Malut- Pada Rabu, 26 Maret 2025, Ketua Serikat pekerja PT Nusa Halmahera Minerals (NHM)—Rusli Abdullah (PUK SPKEP SPSI), Andi Mochtar (PK FPE KSBSI), dan Rudi Pareta (PB-F GSBM)—bersama sejumlah pengurus dan karyawan perusahaan mendatangi kantor Kementerian Ketenagakerjaan (Kemnaker) RI, Jakarta.
Kunjungan ini bertujuan
memberikan klarifikasi terkait isu hubungan industrial dan kondisi perusahaan yang menjadi sorotan setelah aksi demonstrasi oleh beberapa karyawan dan pemuda dari Maluku Utara pada 24 Maret 2025.
Klarifikasi Hubungan Industrial Ketua PUK SPKEP SPSI, Rusli Abdullah, menjelaskan kunjungan ini dilakukan untuk memberikan
informasi yang akurat kepada (Kemnaker) mengenai kondisi Perusahaan.
“Kami ingin meluruskan informasi yang beredar dan menjelaskan kondisi hubungan industrial yang sebenarnya,” ungkap Rusli.
Ia menyoroti tantangan yang dialami perusahaan dalam dua tahun terakhir akibat tidak tercapainya target produksi, yang berimbas pada pembayaran hak-hak pekerja seperti gaji, tunjangan, dan fasilitas lainnya.
Langkah Efisiensi dan Dukungan Manajemen
Andi Mochtar, Ketua PK FPE KSBSI, ikut menyebutkan bahwa perusahaan telah melakukan berbagai
upaya untuk mengatasi kendala finansial.
Langkah tersebut meliputi mencari pinjaman dari pihak ketiga, belanja material, dan efisiensi operasional, termasuk merumahkan sebagian
karyawan.
“Kebijakan ini telah disosialisasikan dengan baik kepada semua karyawan melalui
mekanisme yang sesuai dengan Perjanjian Kerja Bersama (PKB),” kata Andi.

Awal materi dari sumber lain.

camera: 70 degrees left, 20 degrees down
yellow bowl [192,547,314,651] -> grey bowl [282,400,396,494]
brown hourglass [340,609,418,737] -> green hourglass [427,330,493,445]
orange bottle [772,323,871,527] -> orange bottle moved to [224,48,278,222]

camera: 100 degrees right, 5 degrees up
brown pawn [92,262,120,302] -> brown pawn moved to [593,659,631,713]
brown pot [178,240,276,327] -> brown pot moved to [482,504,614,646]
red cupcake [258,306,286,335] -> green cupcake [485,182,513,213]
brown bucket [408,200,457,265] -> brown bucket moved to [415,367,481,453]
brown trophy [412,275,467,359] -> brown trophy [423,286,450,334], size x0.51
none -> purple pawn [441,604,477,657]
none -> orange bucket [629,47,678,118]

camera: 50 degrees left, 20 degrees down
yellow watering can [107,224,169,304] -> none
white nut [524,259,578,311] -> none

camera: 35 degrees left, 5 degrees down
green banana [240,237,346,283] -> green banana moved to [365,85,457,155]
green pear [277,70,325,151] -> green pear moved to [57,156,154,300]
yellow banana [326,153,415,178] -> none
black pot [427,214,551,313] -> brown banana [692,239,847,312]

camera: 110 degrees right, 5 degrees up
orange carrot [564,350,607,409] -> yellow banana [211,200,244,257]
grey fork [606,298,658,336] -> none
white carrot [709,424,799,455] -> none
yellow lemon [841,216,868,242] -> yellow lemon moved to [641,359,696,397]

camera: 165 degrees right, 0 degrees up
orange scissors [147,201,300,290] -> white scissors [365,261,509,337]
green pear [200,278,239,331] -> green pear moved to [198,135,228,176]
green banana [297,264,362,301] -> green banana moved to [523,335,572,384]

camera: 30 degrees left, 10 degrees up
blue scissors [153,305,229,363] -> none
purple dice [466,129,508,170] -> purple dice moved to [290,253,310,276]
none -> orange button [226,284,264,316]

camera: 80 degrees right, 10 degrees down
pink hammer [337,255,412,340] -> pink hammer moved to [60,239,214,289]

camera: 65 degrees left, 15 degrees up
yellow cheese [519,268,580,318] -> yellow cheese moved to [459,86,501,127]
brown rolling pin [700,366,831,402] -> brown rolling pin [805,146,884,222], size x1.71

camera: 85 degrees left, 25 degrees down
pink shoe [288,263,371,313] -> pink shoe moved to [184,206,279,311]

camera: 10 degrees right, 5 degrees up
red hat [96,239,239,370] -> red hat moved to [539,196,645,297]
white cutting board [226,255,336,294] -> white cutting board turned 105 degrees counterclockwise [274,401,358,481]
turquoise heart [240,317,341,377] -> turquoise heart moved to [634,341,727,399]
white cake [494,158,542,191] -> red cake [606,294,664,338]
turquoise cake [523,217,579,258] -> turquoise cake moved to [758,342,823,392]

Namun, dia sangat menyayangkan adanya karyawan yang tidak setuju dengan kebijakan efisiensi tersebut dan memilih melakukan aksi protes.
“Langkah seperti ini justru berpotensi merugikan perusahaan dan seluruh pihak terkait,” tambahnya.
Harapan untuk Pemulihan Perusahaan
Sementara itu, Ketua PB-F GSBM, Rudi Pareta, menyampaikan bahwa perusahaan sedang
mencari investor baru untuk mendukung pemulihan kondisi finansial.
Ia optimis perusahaan
dapat segera kembali normal tanpa bantuan pemerintah, seperti yang terjadi pada kasus
perusahaan lain.
“Kami berharap karyawan yang dirumahkan bisa segera kembali bekerja, dan
hubungan industrial yang harmonis dapat tercipta kembali,” tutur Rudi.
Rudi juga mengimbau seluruh pihak, terutama para karyawan, agar mendukung kebijakan
efisiensi yang diterapkan. “Kami dengan rendah hati meminta semua pihak untuk menahan diri
dan menerima kondisi perusahaan saat ini, demi keberlangsungan NHM,” pungkasnya.